The Judge disfavoured a watching brief on behalf of India on the grounds that such a concession would actually cast an aspersion on the integrity of New Delhi's Malaysian prosecutor-allies. In denying India the benefit of a special counsel, who had obtained the required authorisation from Malaysia's Attorney-General, Justice Paul underlined that the relevant Extradition Act would only allow a foreigner with special expertise to play such a role and not a Malaysian member of the legal fraternity.

Justice Paul's final judgment itself left no room for ambiguity or opaqueness. Upholding the Sessions Court's ruling, which was in favour of Quattrocchi, as being correct in law, Justice Paul declared that no person should be deprived of his life or personal liberty save in accordance with law. Underlining that the absence of a formal charge had been a bone of contention between those on either side of the extradition divide in this case, the Judge delivered the following punch line: "The failure to supply the (High) Court (in Kuala Lumpur) and the respondent (Quattrocchi) with charges is fatal to India's plea for his extradition."

Justice Paul did note that New Delhi could not lay a formal charge as the relevant Indian legislation did not authorise the formulation of a charge except in the presence of the respondent (Quattrocchi) after his interrogation, which itself had not yet taken place, pending the extradition plea and also the fact that he had left India before the present case was evolved. However, Justice Paul insisted that he wanted a charge to be notified only for the purpose of conducting the (extradition) inquiry and not for the purpose of (laying) the foundation for prosecution of Quattrocchi himself in India.

Justice Paul pronounced his findings on the substantive issues at stake, too, on the grounds that these were germane to the extradition plea itself in the context of the principle of jurisprudence called double criminality.

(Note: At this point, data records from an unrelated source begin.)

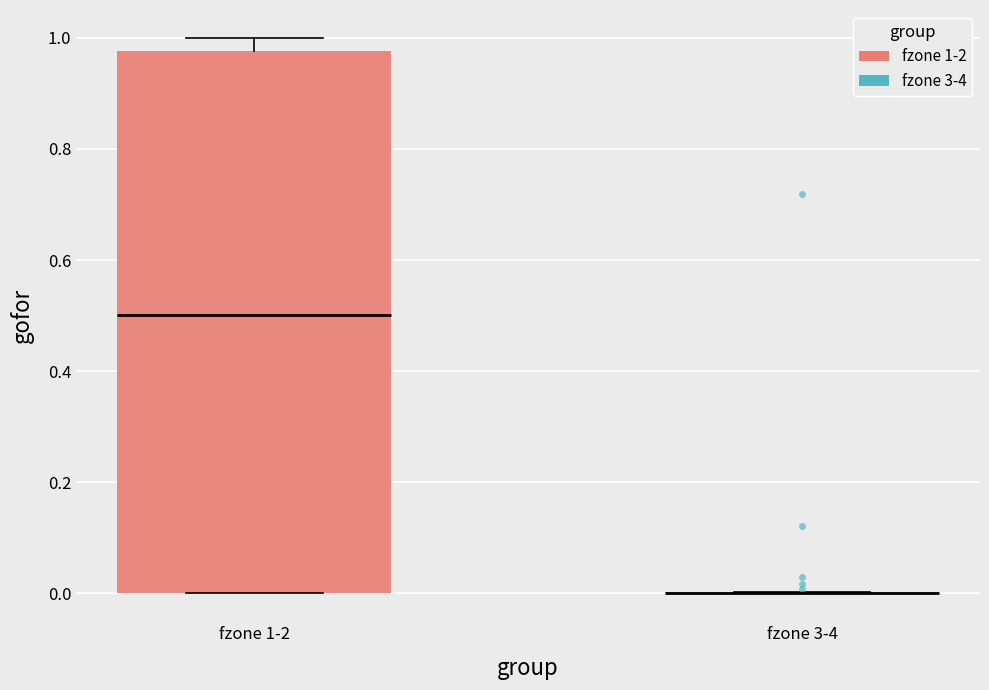

Which box is the tallest, from its lower edge to its upper edge?

fzone 1-2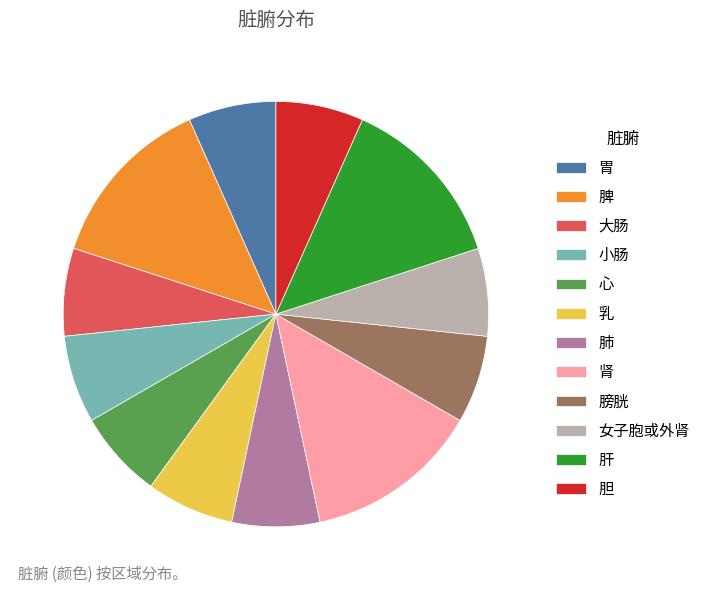

Is the sum of 脾 and 肝 greater than half?

No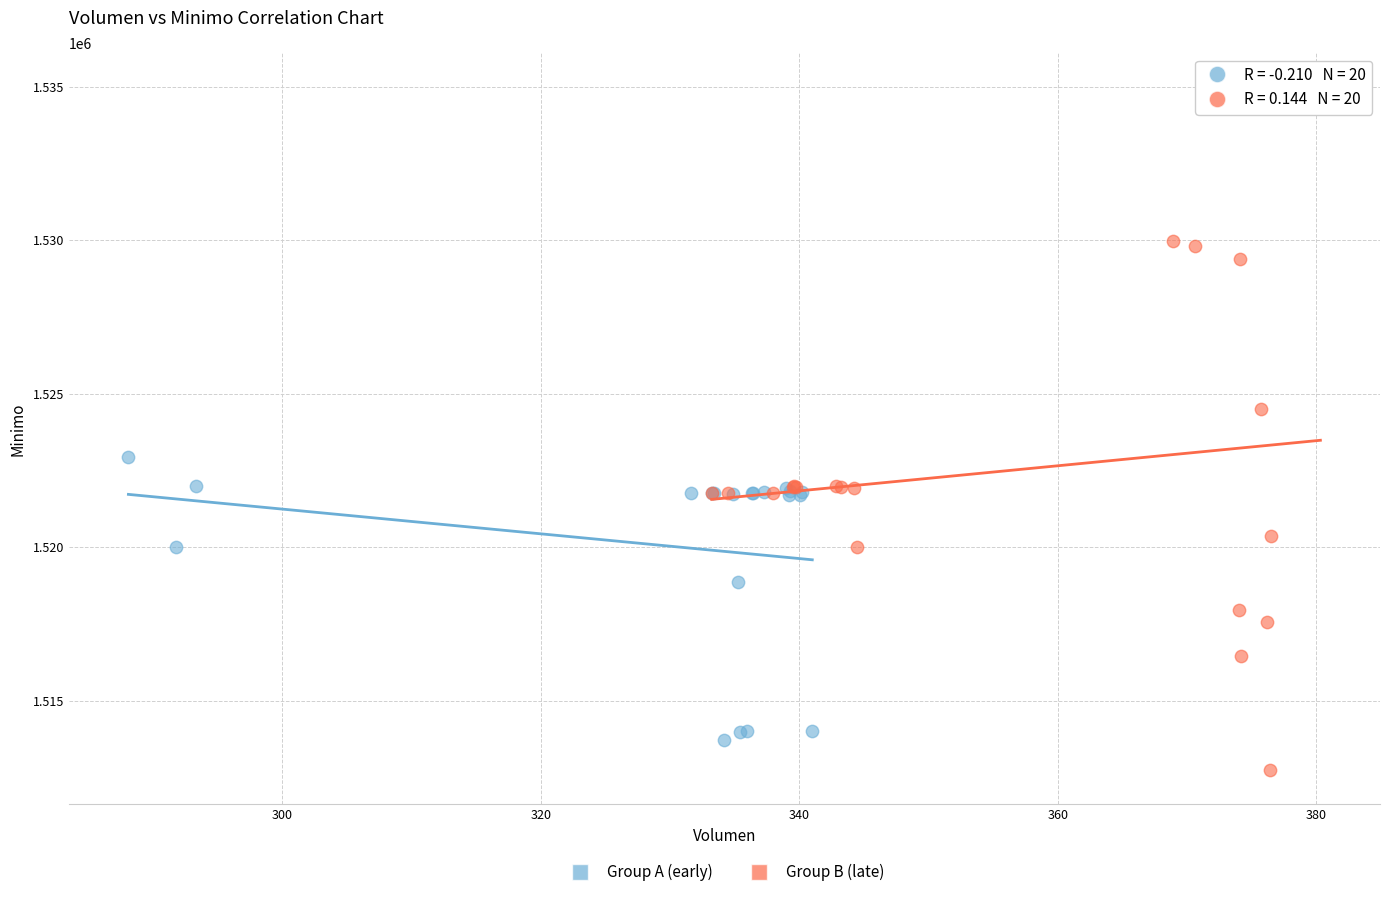

What are all the series names shown in the legend?

Group A (early), Group B (late)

India and Malaysia should regard similar actions as matching crimes. In the Judge's view against this background, the allegation that Quattrocchi had entered into a conspiracy in India for committing an offence of corruption was unsustainable as he is not a public servant. Significantly in this context, corruption-related conspiracy, as construed in India, is not an offence in Malaysia insofar as the reckoning period was concerned. The absence of an Indian charge, as distinct from mere prima facie evidence, precluded any definitive view as regards Quattrocchi's alleged acts of cheating too.

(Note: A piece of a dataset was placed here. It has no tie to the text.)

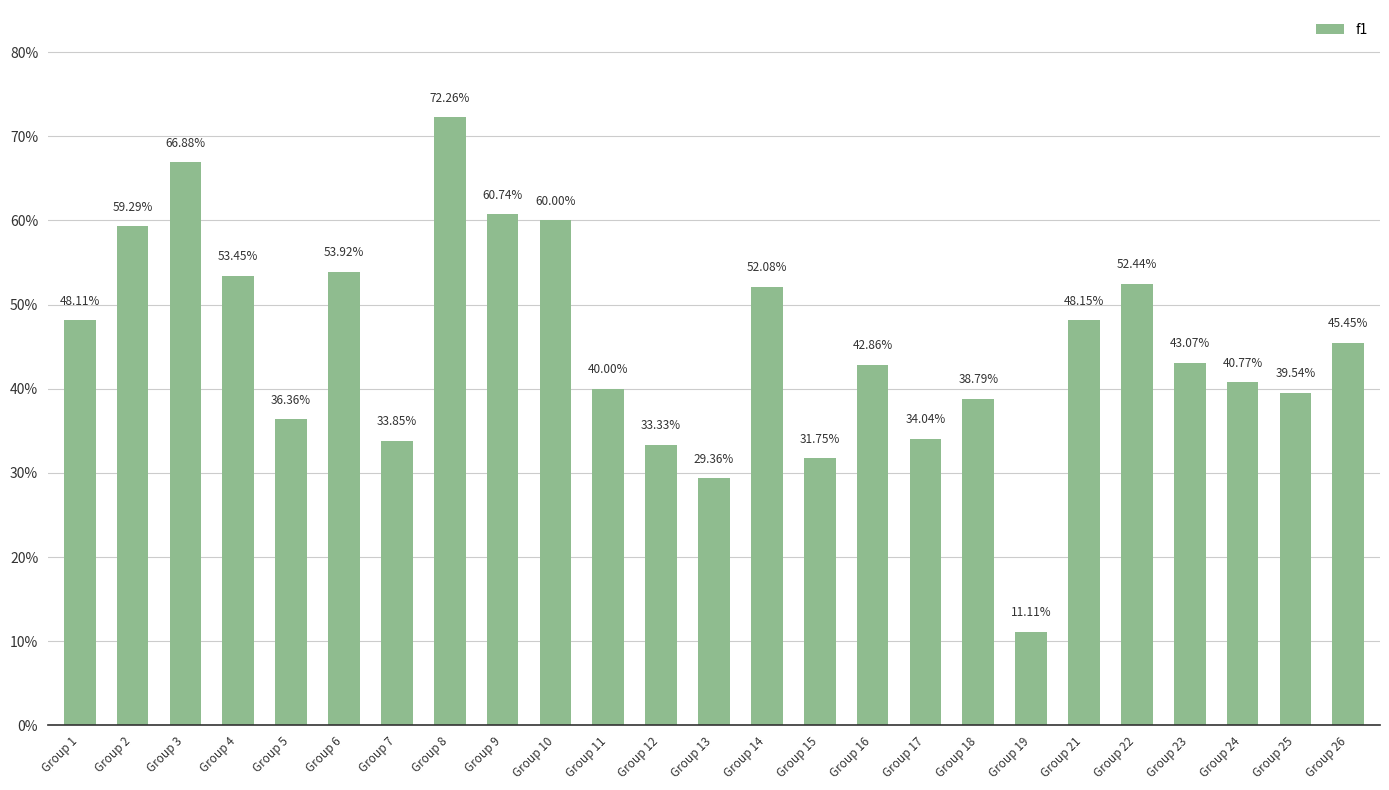

What is the greatest value displayed?

0.7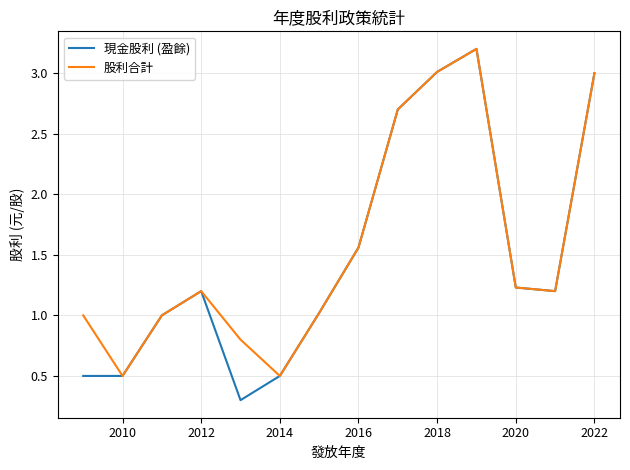

What is the lowest value of the 股利合計 series?

0.5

Taking note of the critical mass in the CBI's case against the Italian national, Justice Paul said there was sufficient evidence that the respondent received large sums of money from A.E. Services Ltd. However, A.E. Services would not come under the description of Indian agents against whom a prohibition had been laid down for the Bofors deal, the Judge remarked. It was later left to a CBI agent to remark behind the scenes that the phenomenon of front companies could not be ignored.

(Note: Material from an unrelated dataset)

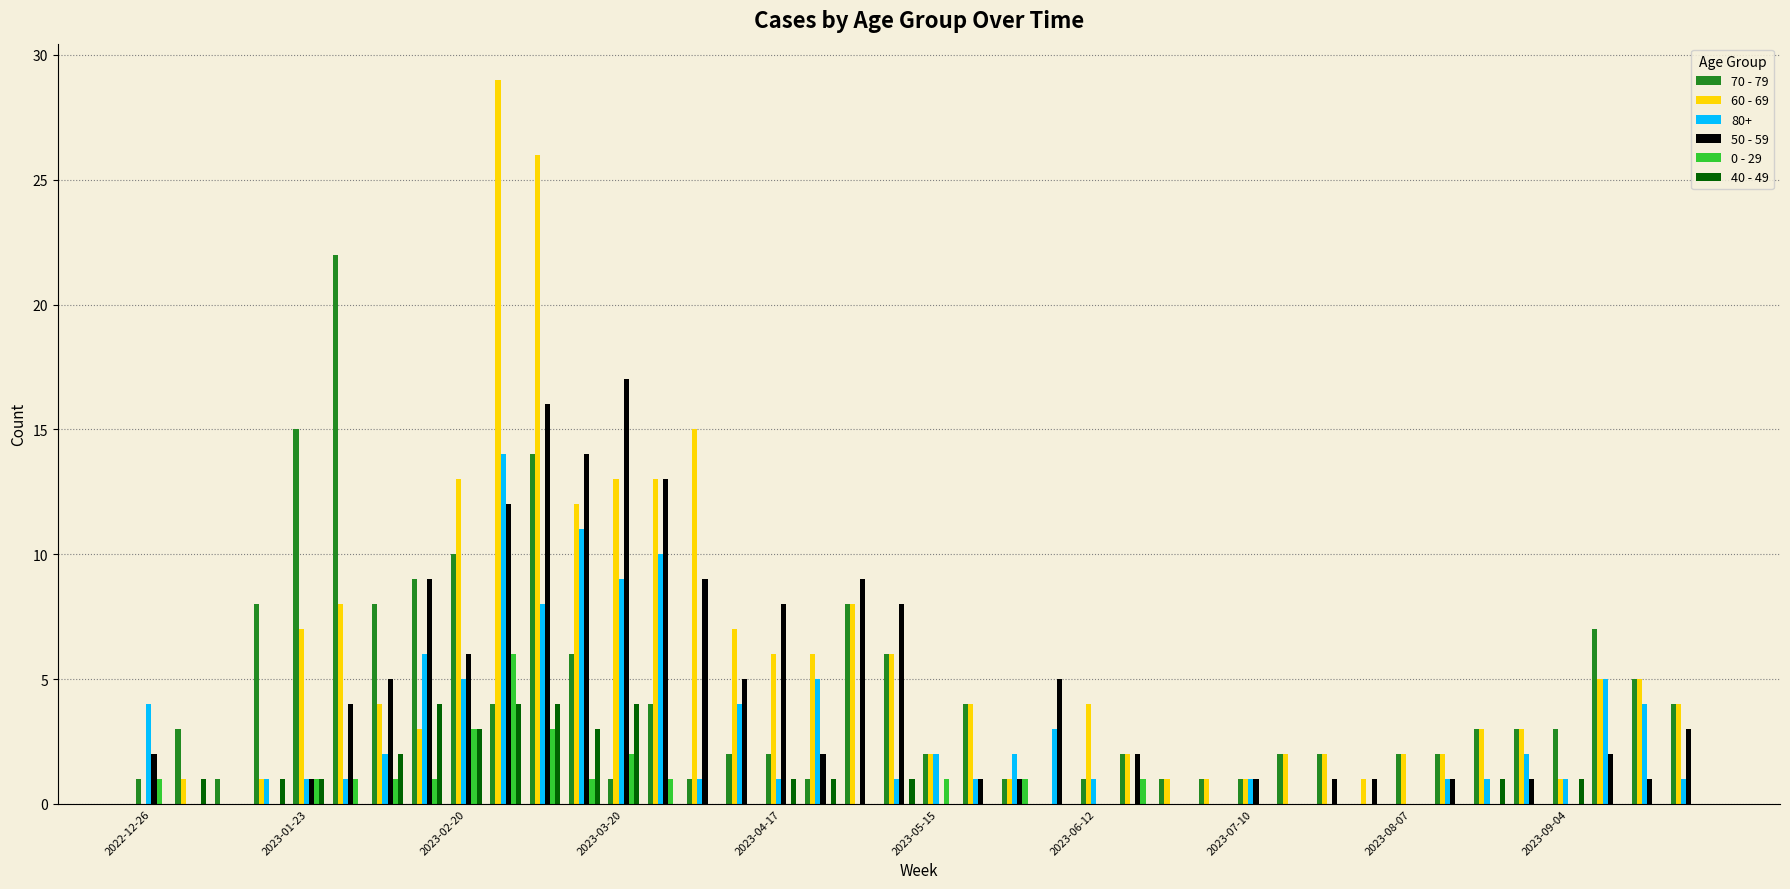

Count the number of data series in this chart.

6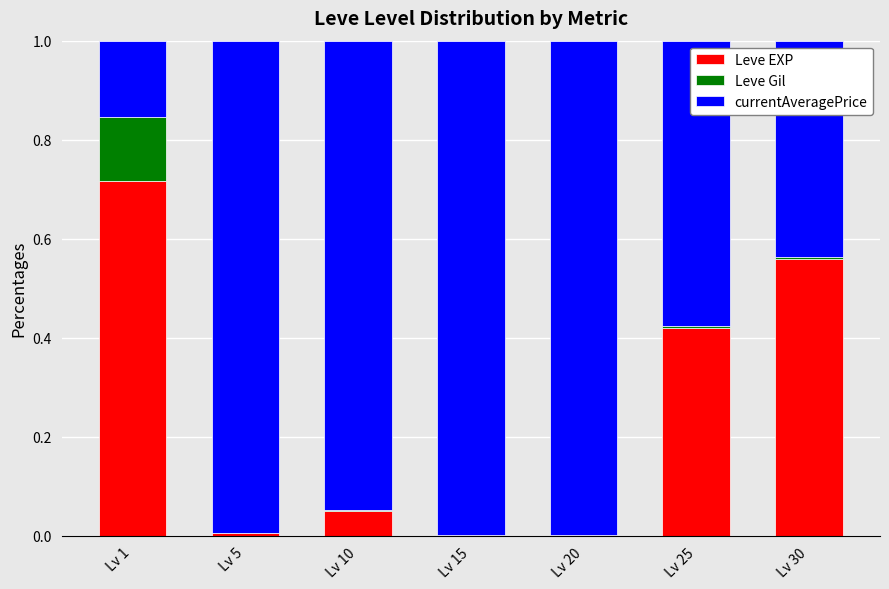

What is the sum of all Leve EXP values?

1.8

The legal denouement of this kind does, at first glance, raise the disturbing question whether India had sought the extradition of a foreign national in a third country without so much as bothering to lay an extradition-grade charge. Justice Paul did take note of India's own legal dynamics even while denying its Malaysian prosecutor-allies a chance to reopen the case at the Sessions Court itself for initiating a process of formulating a charge on the touchstone of Malaysia's extradition law.

The overall international ambience of inter-dependence may also explain the rigour of the litmus test of an extradition-grade charge, according to diplomats and analysts in Kuala Lumpur. The Italian Prime Minister could have weighted the logic of the present-day globalisation drive as he contacted his Malaysian counterpart in regard to the Quattrocchi extradition case. Without taking exception to this apparent diplomatic intercession, the Malaysian leader told journalists that the matter would be decided only by the courts. For Malaysia, the compulsions to sustain its image as a foreigner-friendly investment destination in the private sector are as real as the sensitivities of some state-actors.